VANCOUVER -- If B.C.'s ferry service provider wanted to draw attention to its mandatory masks policy, its plan is working – albeit likely not in the way the company expected.

BC Ferries posted signs on its vessels advising passengers of its strict mask policy.

All travellers are required to wear non-medical masks or face coverings at terminals and on ferries. The exceptions are if the passengers are in their vehicles or consuming food or drinks at a safe distance from others. There are also exceptions for those with underlying medical conditions or certain disabilities, and for children under two.

The policy has been in effect since late August, but has recently garnered attention from the public again.

This time, though, it's not the policy itself catching travellers' attention, but the signs BC Ferries installed.

Vessels now sport bright green and white illustrations of a man wearing a mask.

But many are seeing something else in those images.

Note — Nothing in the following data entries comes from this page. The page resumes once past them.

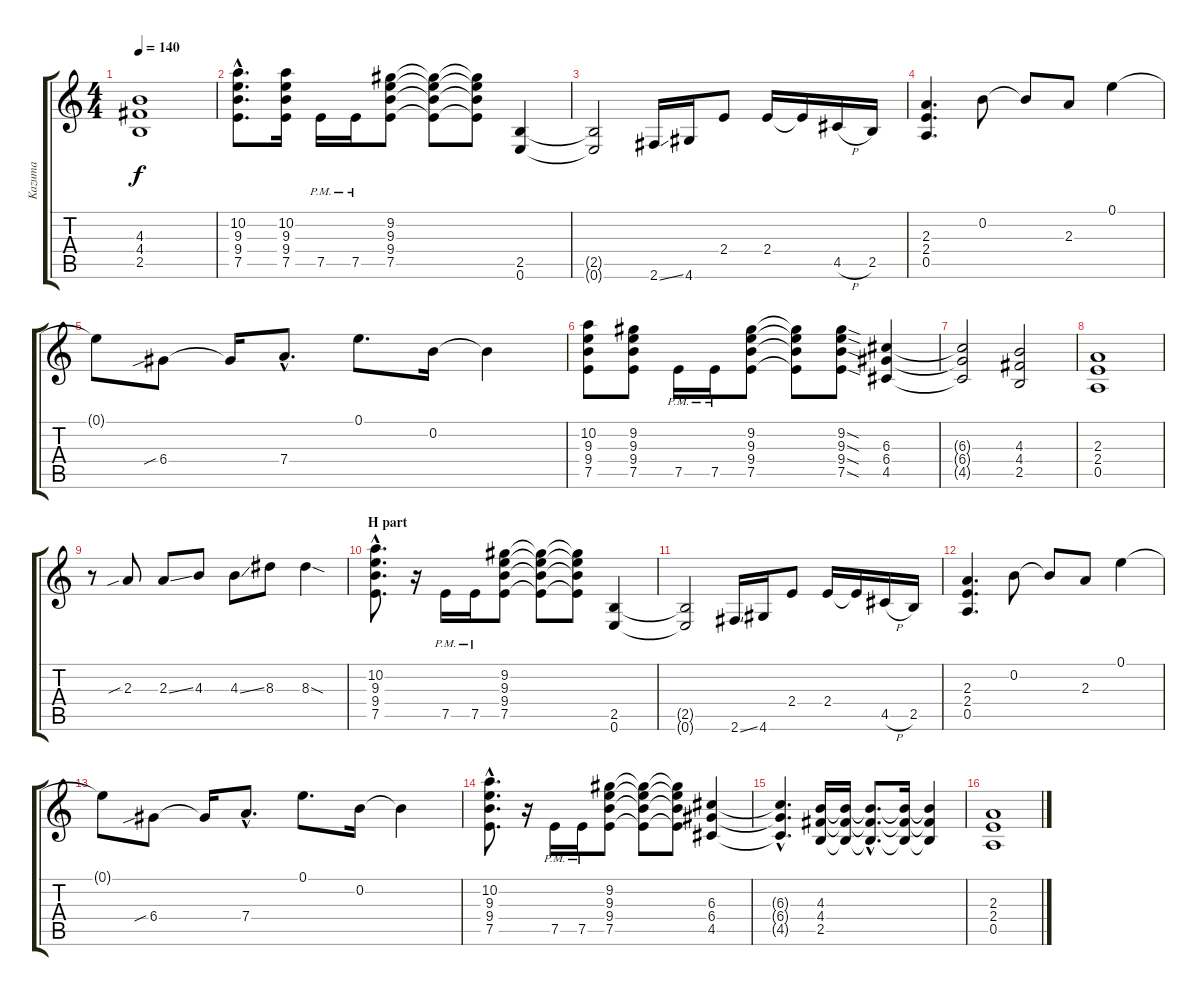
\track ("Kazuma" "Kazuma") {instrument distortionguitar}
\staff {score tabs}
\tuning (E4 B3 G3 D3 A2 E2) {hide}
\ts (4 4)
\tempo 140
\clef g2
\ks c
(4.3 4.4 2.5).1{dy f} |
(10.2{hac} 9.3{hac} 9.4{hac} 7.5{hac}).8{d} (10.2 9.3 9.4 7.5).16 7.5{pm}.16 7.5{pm}.16 (9.2 9.3 9.4 7.5).8 (9.2{t} 9.3{t} 9.4{t} 7.5{t}).8 (9.2{t} 9.3{t} 9.4{t} 7.5{t}).8 (2.5 0.6).4 |
(2.5{t} 0.6{t}).2 2.6{ss}.16 4.6.16 2.4.8 2.4.16 2.4{t}.16 4.5{h}.16 2.5.16 |
(2.3 2.4 0.5).4{d} 0.2.8 0.2{t}.8 2.3.8 0.1.4 |
0.1{t}.8 6.4{sib}.8 6.4{t}.16 7.4{hac}.8{d} 0.1.8{d} 0.2.16 0.2{t}.4 |
(10.2 9.3 9.4 7.5).8 (9.2 9.3 9.4 7.5).8 7.5{pm}.16 7.5{pm}.16 (9.2 9.3 9.4 7.5).8 (9.2{t} 9.3{t} 9.4{t} 7.5{t}).8 (9.2{sod} 9.3{sod} 9.4{sod} 7.5{sod}).8 (6.3 6.4 4.5).4 |
(6.3{t} 6.4{t} 4.5{t}).2 (4.3 4.4 2.5).2 |
(2.3 2.4 0.5).1 |
r.8 2.3{sib}.8 2.3{ss}.8 4.3.8 4.3{ss}.8 8.3.8 8.3{sod}.4 |
\section ("" "H part")
(10.2{hac} 9.3{hac} 9.4{hac} 7.5{hac}).8{d} r.16 7.5{pm}.16 7.5{pm}.16 (9.2 9.3 9.4 7.5).8 (9.2{t} 9.3{t} 9.4{t} 7.5{t}).8 (9.2{t} 9.3{t} 9.4{t} 7.5{t}).8 (2.5 0.6).4 |
(2.5{t} 0.6{t}).2 2.6{ss}.16 4.6.16 2.4.8 2.4.16 2.4{t}.16 4.5{h}.16 2.5.16 |
(2.3 2.4 0.5).4{d} 0.2.8 0.2{t}.8 2.3.8 0.1.4 |
0.1{t}.8 6.4{sib}.8 6.4{t}.16 7.4{hac}.8{d} 0.1.8{d} 0.2.16 0.2{t}.4 |
(10.2{hac} 9.3{hac} 9.4{hac} 7.5{hac}).8{d} r.16 7.5{pm}.16 7.5{pm}.16 (9.2 9.3 9.4 7.5).8 (9.2{t} 9.3{t} 9.4{t} 7.5{t}).8 (9.2{t} 9.3{t} 9.4{t} 7.5{t}).8 (6.3 6.4 4.5).4 |
(6.3{hac t} 6.4{hac t} 4.5{hac t}).4{d} (4.3 4.4 2.5).16 (4.3{t} 4.4{t} 2.5{t}).16 (4.3{hac t} 4.4{hac t} 2.5{hac t}).8{d} (4.3{t} 4.4{t} 2.5{t}).16 (4.3{t} 4.4{t} 2.5{t}).4 |
(2.3 2.4 0.5).1
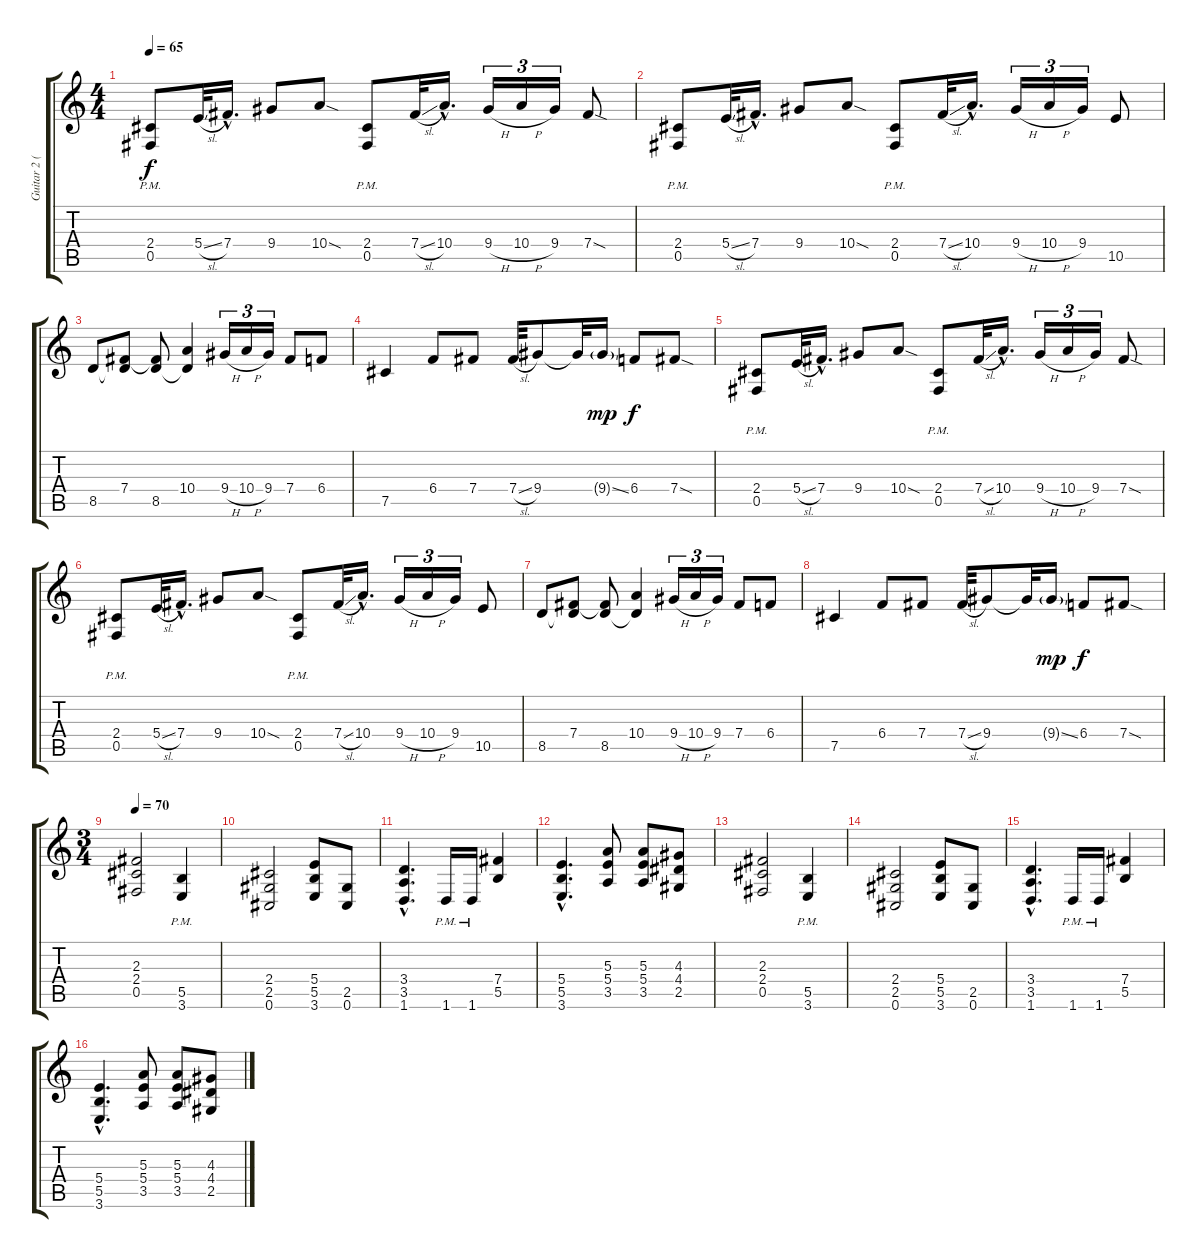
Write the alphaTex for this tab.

\track ("Guitar 2 (Distortion)" "Guitar 2 (") {instrument distortionguitar}
\staff {score tabs}
\tuning (Db4 Ab3 E3 B2 Gb2 Db2) {hide}
\ts (4 4)
\tempo 65
\clef g2
\ks c
(2.4{pm} 0.5{pm}).8{dy f} 5.4{sl}.32 7.4{hac}.16{d} 9.4.8 10.4{sod}.8 (2.4{pm} 0.5{pm}).8 7.4{sl}.32 10.4{hac}.16{d} 9.4{h}.16{tu (3 2)} 10.4{h}.16{tu (3 2)} 9.4.16{tu (3 2)} 7.4{sod}.8 |
(2.4{pm} 0.5{pm}).8 5.4{sl}.32 7.4{hac}.16{d} 9.4.8 10.4{sod}.8 (2.4{pm} 0.5{pm}).8 7.4{sl}.32 10.4{hac}.16{d} 9.4{h}.16{tu (3 2)} 10.4{h}.16{tu (3 2)} 9.4.16{tu (3 2)} 10.5.8 |
8.5.8 (7.4 8.5{t}).8 (7.4{t} 8.5).8 (10.4 8.5{t}).4 9.4{h}.16{tu (3 2)} 10.4{h}.16{tu (3 2)} 9.4.16{tu (3 2)} 7.4.8 6.4.8 |
7.5.4 6.4.8 7.4.8 7.4{sl}.32 9.4.8 9.4{t}.32 9.4{ss g}.16{dy mp} 6.4.8{dy f} 7.4{sod}.8 |
(2.4{pm} 0.5{pm}).8 5.4{sl}.32 7.4{hac}.16{d} 9.4.8 10.4{sod}.8 (2.4{pm} 0.5{pm}).8 7.4{sl}.32 10.4{hac}.16{d} 9.4{h}.16{tu (3 2)} 10.4{h}.16{tu (3 2)} 9.4.16{tu (3 2)} 7.4{sod}.8 |
(2.4{pm} 0.5{pm}).8 5.4{sl}.32 7.4{hac}.16{d} 9.4.8 10.4{sod}.8 (2.4{pm} 0.5{pm}).8 7.4{sl}.32 10.4{hac}.16{d} 9.4{h}.16{tu (3 2)} 10.4{h}.16{tu (3 2)} 9.4.16{tu (3 2)} 10.5.8 |
8.5.8 (7.4 8.5{t}).8 (7.4{t} 8.5).8 (10.4 8.5{t}).4 9.4{h}.16{tu (3 2)} 10.4{h}.16{tu (3 2)} 9.4.16{tu (3 2)} 7.4.8 6.4.8 |
7.5.4 6.4.8 7.4.8 7.4{sl}.32 9.4.8 9.4{t}.32 9.4{ss g}.16{dy mp} 6.4.8{dy f} 7.4{sod}.8 |
\ts (3 4)
\tempo 70
(2.3 2.4 0.5).2 (5.5{pm} 3.6{pm}).4 |
(2.4 2.5 0.6).2 (5.4 5.5 3.6).8 (2.5 0.6).8 |
(3.4{hac} 3.5{hac} 1.6{hac}).4{d} 1.6{pm}.16 1.6{pm}.16 (7.4 5.5).4 |
(5.4{hac} 5.5{hac} 3.6{hac}).4{d} (5.3 5.4 3.5).8 (5.3 5.4 3.5).8 (4.3 4.4 2.5).8 |
(2.3 2.4 0.5).2 (5.5{pm} 3.6{pm}).4 |
(2.4 2.5 0.6).2 (5.4 5.5 3.6).8 (2.5 0.6).8 |
(3.4{hac} 3.5{hac} 1.6{hac}).4{d} 1.6{pm}.16 1.6{pm}.16 (7.4 5.5).4 |
(5.4{hac} 5.5{hac} 3.6{hac}).4{d} (5.3 5.4 3.5).8 (5.3 5.4 3.5).8 (4.3 4.4 2.5).8
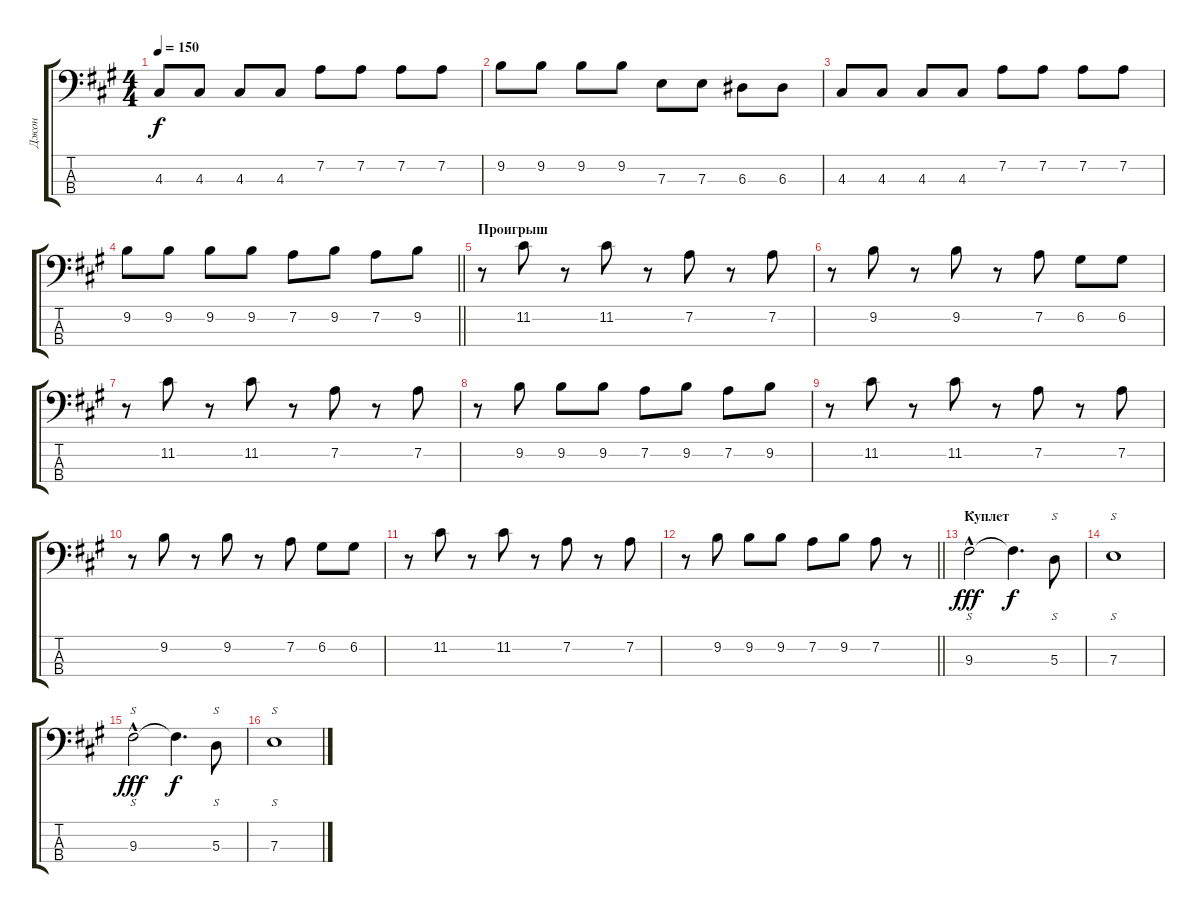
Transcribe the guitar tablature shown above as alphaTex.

\track ("Джон" "Джон") {instrument electricbasspick}
\staff {score tabs}
\tuning (G2 D2 A1 E1) {hide}
\ts (4 4)
\tempo 150
\clef f4
\ks f#minor
4.3.8{dy f} 4.3.8 4.3.8 4.3.8 7.2.8 7.2.8 7.2.8 7.2.8 |
9.2.8 9.2.8 9.2.8 9.2.8 7.3.8 7.3.8 6.3.8 6.3.8 |
4.3.8 4.3.8 4.3.8 4.3.8 7.2.8 7.2.8 7.2.8 7.2.8 |
\barLineRight lightlight
9.2.8 9.2.8 9.2.8 9.2.8 7.2.8 9.2.8 7.2.8 9.2.8 |
\section ("" "Проигрыш")
r.8 11.2.8 r.8 11.2.8 r.8 7.2.8 r.8 7.2.8 |
r.8 9.2.8 r.8 9.2.8 r.8 7.2.8 6.2.8 6.2.8 |
r.8 11.2.8 r.8 11.2.8 r.8 7.2.8 r.8 7.2.8 |
r.8 9.2.8 9.2.8 9.2.8 7.2.8 9.2.8 7.2.8 9.2.8 |
r.8 11.2.8 r.8 11.2.8 r.8 7.2.8 r.8 7.2.8 |
r.8 9.2.8 r.8 9.2.8 r.8 7.2.8 6.2.8 6.2.8 |
r.8 11.2.8 r.8 11.2.8 r.8 7.2.8 r.8 7.2.8 |
\barLineRight lightlight
r.8 9.2.8 9.2.8 9.2.8 7.2.8 9.2.8 7.2.8 r.8 |
\section ("" "Куплет")
9.3{hac}.2{s dy fff volume 16 instrument slapbass1} 9.3{t}.4{d dy f} 5.3.8{s} |
7.3.1{s} |
9.3{hac}.2{s dy fff} 9.3{t}.4{d dy f} 5.3.8{s} |
7.3.1{s}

They've pointed out the section showing an ear with the elastic loop of a mask may be perceived as, well, another body part.

The design got a lot of reaction over the weekend.

One person told CTV News they noticed "something inappropriate" at first glance, then realized what the illustration was supposed to be showing.

"Is this actually, like, for real?" another asked.

A third joked, "Whatever works, right? Sex sells."

BC Ferries confirmed to CTV News that the sign was in fact what's being used, and that the design is a stock image.